André Breton considéra, peut-être en s’inspirant d’Emile Henry, guillotiné à l’âge de 21 ans, après avoir, notamment, tenté de massacrer les clients du café Le Terminus à Saint-Lazare, que « l’acte surréaliste le plus simple consiste, revolvers aux poings, à descendre dans la rue et à tirer au hasard, tant qu’on peut, dans la foule ». André Breton fit aussi de sa démarche artistique « un acte de foi sans limites dans le génie de la jeunesse ». Il haïssait la famille et les formes traditionnelles d’expression qui limitent la créativité spontanée des nouvelles générations.
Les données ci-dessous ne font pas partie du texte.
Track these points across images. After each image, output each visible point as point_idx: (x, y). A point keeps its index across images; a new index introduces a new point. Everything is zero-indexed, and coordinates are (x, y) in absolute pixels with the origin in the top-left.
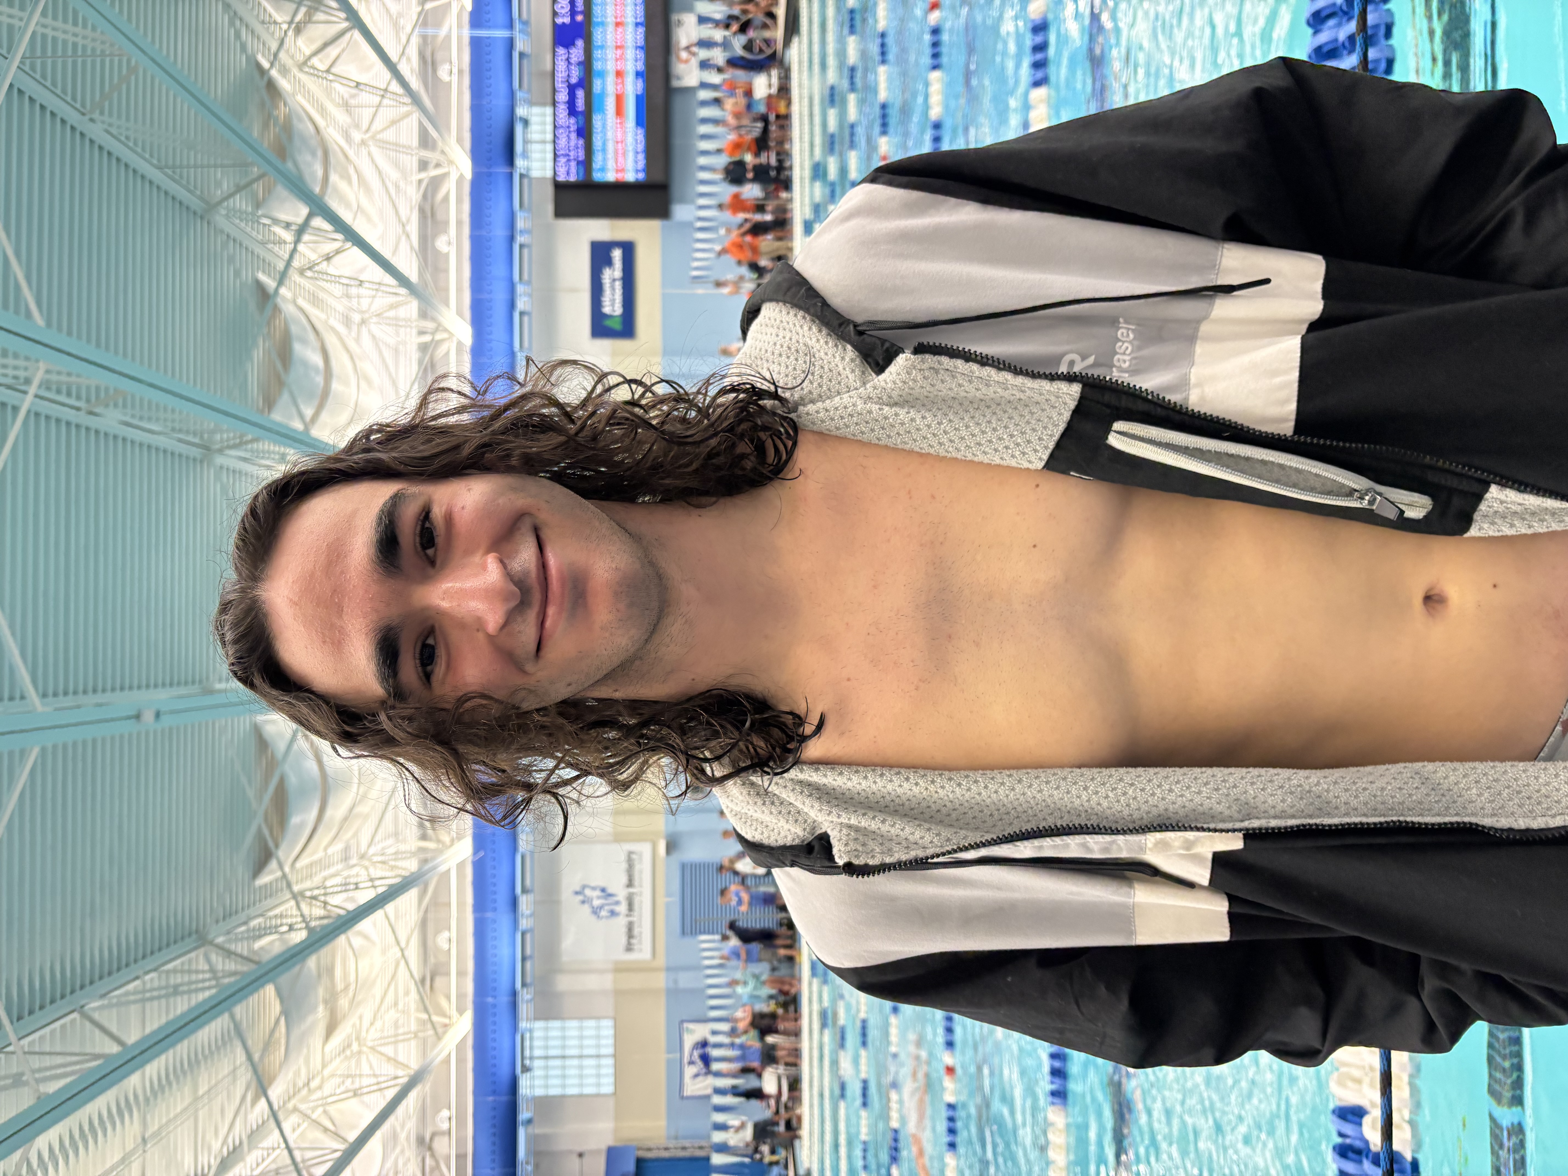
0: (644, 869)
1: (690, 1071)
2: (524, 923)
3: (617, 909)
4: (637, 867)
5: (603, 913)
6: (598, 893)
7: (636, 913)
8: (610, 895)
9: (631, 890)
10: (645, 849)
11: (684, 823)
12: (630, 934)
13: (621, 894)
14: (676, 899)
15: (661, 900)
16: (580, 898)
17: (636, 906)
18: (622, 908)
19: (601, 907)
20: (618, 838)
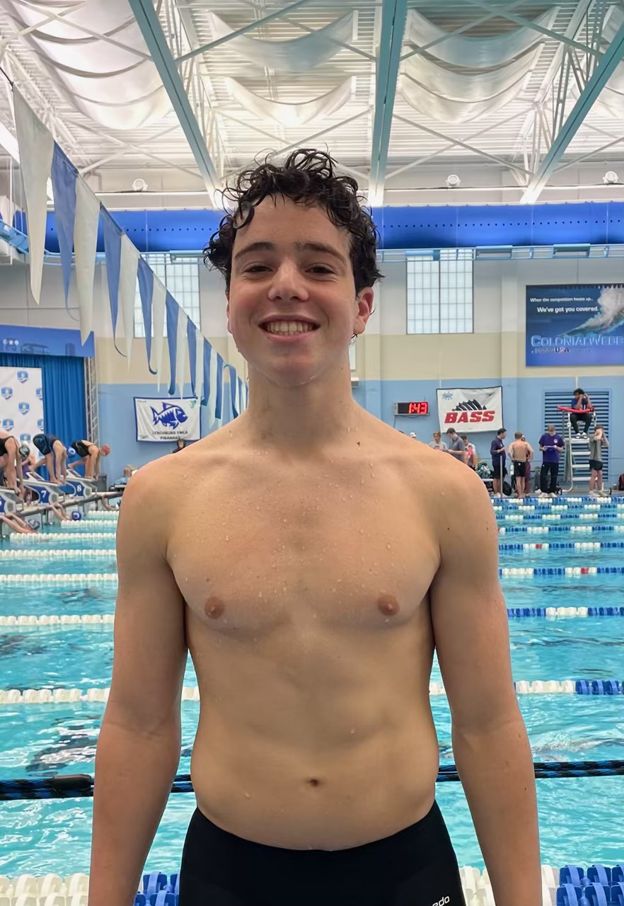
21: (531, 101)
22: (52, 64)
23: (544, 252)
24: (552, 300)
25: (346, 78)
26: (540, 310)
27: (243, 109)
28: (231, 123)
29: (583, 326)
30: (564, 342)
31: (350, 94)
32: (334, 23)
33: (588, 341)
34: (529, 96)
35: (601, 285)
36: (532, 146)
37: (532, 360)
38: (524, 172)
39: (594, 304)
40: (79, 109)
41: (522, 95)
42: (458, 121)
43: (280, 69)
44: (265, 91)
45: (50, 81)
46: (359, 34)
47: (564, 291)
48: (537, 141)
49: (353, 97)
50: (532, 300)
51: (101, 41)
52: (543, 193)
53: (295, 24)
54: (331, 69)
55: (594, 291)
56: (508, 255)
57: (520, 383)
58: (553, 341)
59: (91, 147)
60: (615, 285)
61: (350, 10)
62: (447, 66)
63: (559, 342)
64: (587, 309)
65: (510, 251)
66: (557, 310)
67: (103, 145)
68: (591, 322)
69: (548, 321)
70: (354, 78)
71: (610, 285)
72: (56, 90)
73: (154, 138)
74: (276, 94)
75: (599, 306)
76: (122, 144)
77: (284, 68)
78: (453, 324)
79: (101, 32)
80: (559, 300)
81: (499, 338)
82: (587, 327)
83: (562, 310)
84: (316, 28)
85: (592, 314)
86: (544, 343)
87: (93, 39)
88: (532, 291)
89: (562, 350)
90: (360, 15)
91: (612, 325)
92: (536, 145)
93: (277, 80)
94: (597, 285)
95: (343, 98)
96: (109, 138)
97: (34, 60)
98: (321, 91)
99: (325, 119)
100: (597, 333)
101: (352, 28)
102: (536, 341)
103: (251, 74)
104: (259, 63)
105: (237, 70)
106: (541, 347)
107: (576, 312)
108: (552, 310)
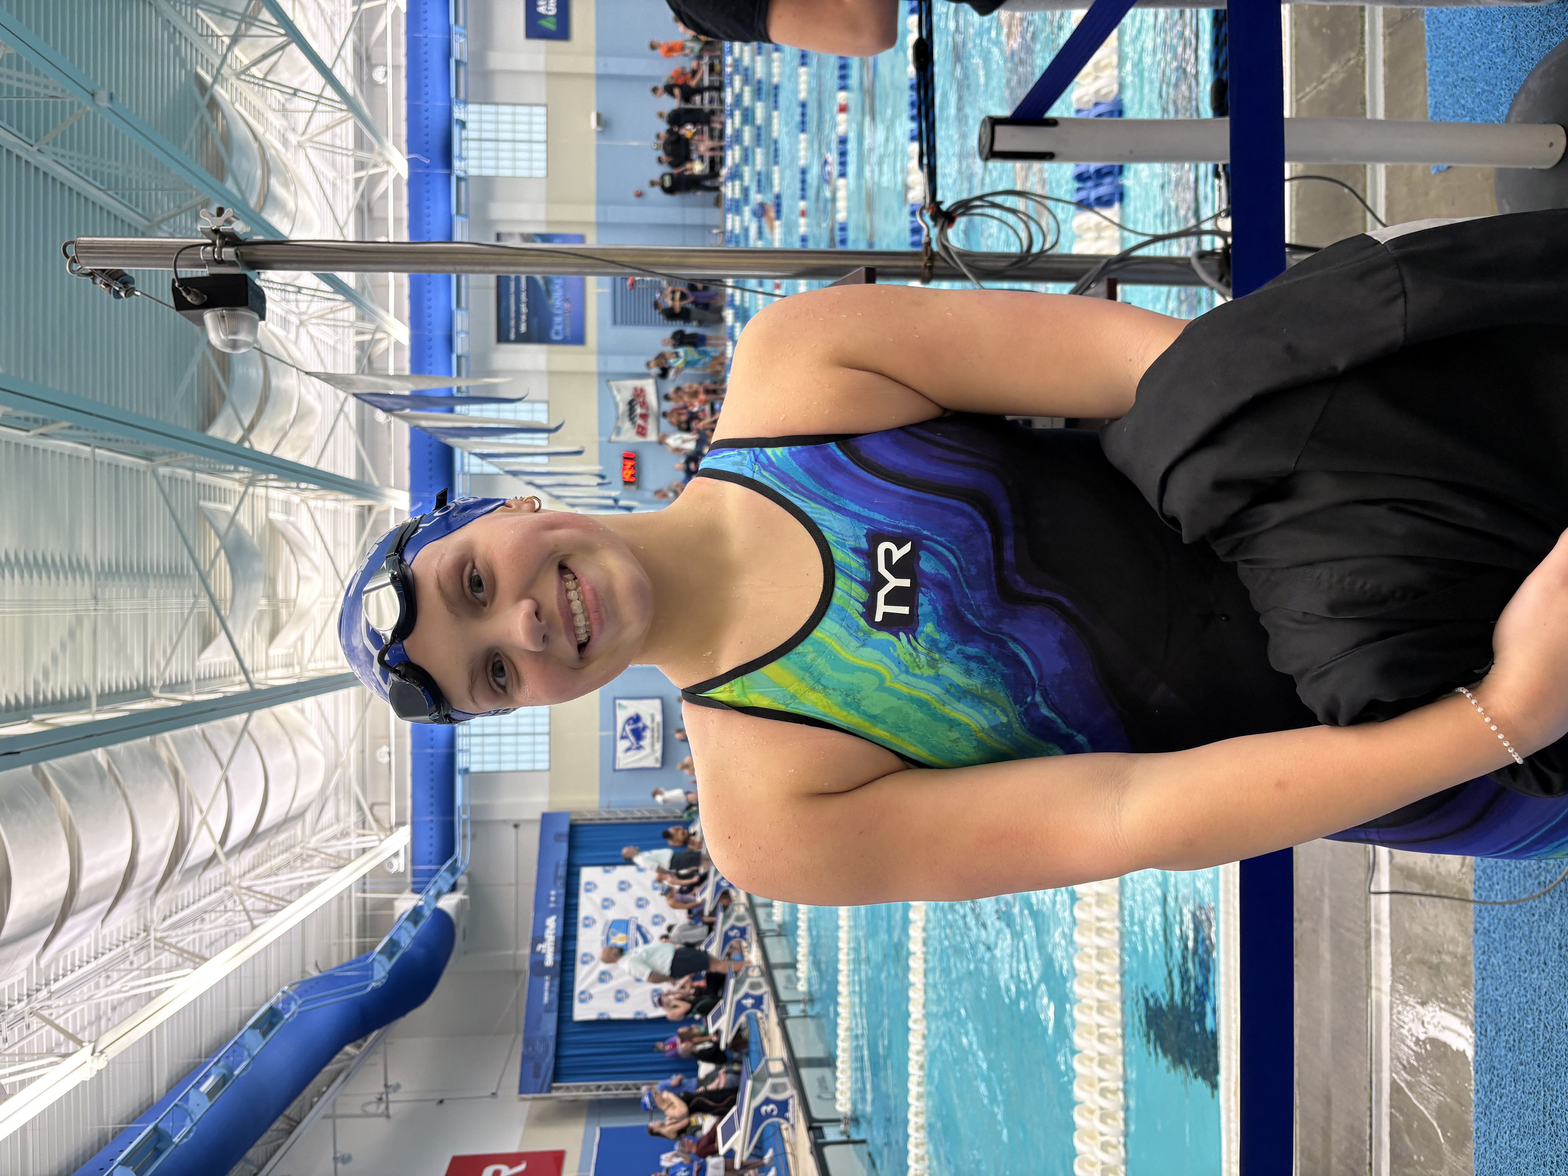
1: (622, 745)
21: (298, 327)
22: (253, 837)
23: (460, 321)
24: (513, 314)
25: (270, 523)
26: (523, 328)
27: (302, 638)
28: (318, 653)
29: (541, 283)
30: (558, 303)
31: (288, 521)
32: (212, 525)
34: (293, 329)
36: (346, 330)
37: (577, 338)
38: (374, 342)
40: (301, 815)
41: (292, 336)
42: (319, 408)
43: (261, 593)
44: (284, 613)
45: (272, 843)
46: (225, 502)
47: (504, 304)
48: (341, 324)
49: (292, 519)
50: (512, 336)
51: (230, 774)
52: (398, 316)
53: (213, 564)
54: (261, 537)
56: (463, 360)
57: (603, 352)
58: (557, 315)
59: (343, 809)
61: (199, 509)
62: (260, 412)
63: (558, 309)
64: (524, 279)
65: (459, 357)
66: (524, 309)
67: (341, 795)
69: (535, 321)
70: (272, 515)
72: (281, 837)
73: (332, 735)
74: (287, 601)
76: (339, 771)
77: (259, 588)
79: (218, 774)
80: (513, 309)
81: (552, 374)
83: (523, 306)
84: (218, 543)
86: (559, 325)
87: (227, 781)
88: (502, 337)
89: (567, 306)
90: (205, 499)
92: (347, 324)
93: (272, 596)
95: (291, 529)
96: (332, 785)
97: (249, 856)
98: (286, 552)
99: (315, 549)
101: (218, 510)
102: (557, 333)
103: (267, 625)
104: (253, 615)
105: (261, 641)
106: (564, 329)
107: (527, 290)
108: (524, 317)
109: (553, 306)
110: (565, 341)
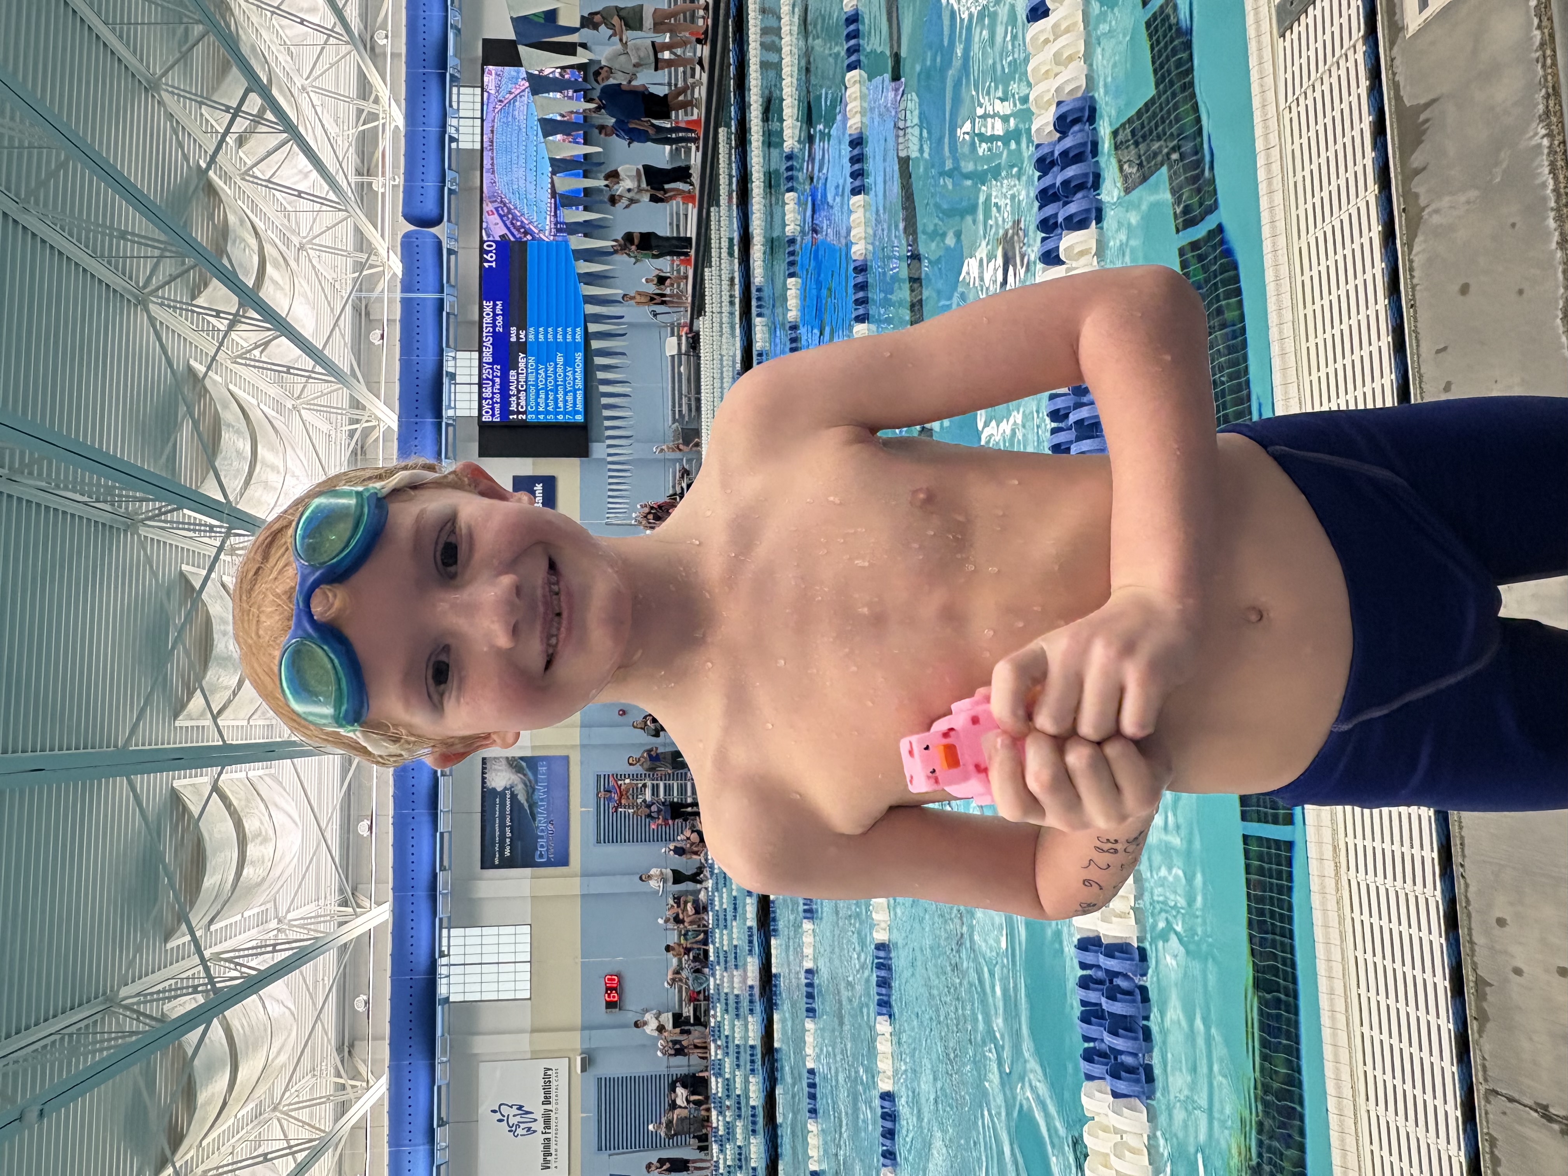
0: (560, 1085)
2: (439, 1158)
3: (534, 1126)
4: (554, 1084)
5: (519, 1131)
6: (514, 1111)
7: (553, 1131)
8: (528, 1113)
9: (548, 1107)
10: (562, 1065)
11: (600, 1039)
12: (547, 1153)
13: (538, 1112)
14: (593, 1115)
15: (578, 1116)
16: (498, 1116)
17: (553, 1124)
18: (539, 1126)
19: (518, 1126)
20: (536, 1055)
24: (497, 841)
26: (507, 853)
29: (526, 805)
30: (542, 826)
33: (542, 800)
35: (483, 787)
37: (561, 860)
39: (502, 794)
47: (488, 829)
50: (497, 862)
55: (488, 795)
57: (586, 873)
58: (542, 837)
60: (483, 773)
63: (542, 831)
64: (508, 802)
66: (509, 834)
68: (522, 798)
69: (519, 845)
71: (483, 779)
75: (506, 789)
78: (520, 948)
80: (497, 833)
81: (536, 899)
82: (527, 801)
83: (508, 830)
85: (514, 796)
86: (543, 846)
88: (486, 863)
89: (550, 827)
91: (525, 775)
94: (483, 792)
100: (534, 790)
102: (541, 856)
106: (547, 850)
107: (511, 814)
108: (508, 840)
109: (538, 827)
110: (549, 864)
On apprend qu’un des terroristes du Bataclan sermonnait son père venu le chercher en Syrie en l’incitant à abandonner sa pratique pacifique de l’islam pour le rejoindre dans le « vrai islam » du viol des femmes et de la décapitation des mécréants. Ces jeunes gens, qui font preuve d’une créativité sans limite dans l’exercice de la violence, ne veulent rien apprendre de la France et des générations qui les précèdent. Adeptes de la transversalité et de l’interdisciplinarité, ces enfants soumis à leur époque autant qu’à l’islam, ont eux-mêmes forgé leurs propres savoirs historiques et religieux, à partir d’une pratique intensive des nouvelles technologies. S’ils pensent trouver dans le djihad de quoi nourrir leur soif de vengeance et de sang, ils sont aussi le produit d’une France déboussolée qui ne sait plus que transmettre à une jeunesse qu’elle idolâtre et abandonne d’un même mouvement.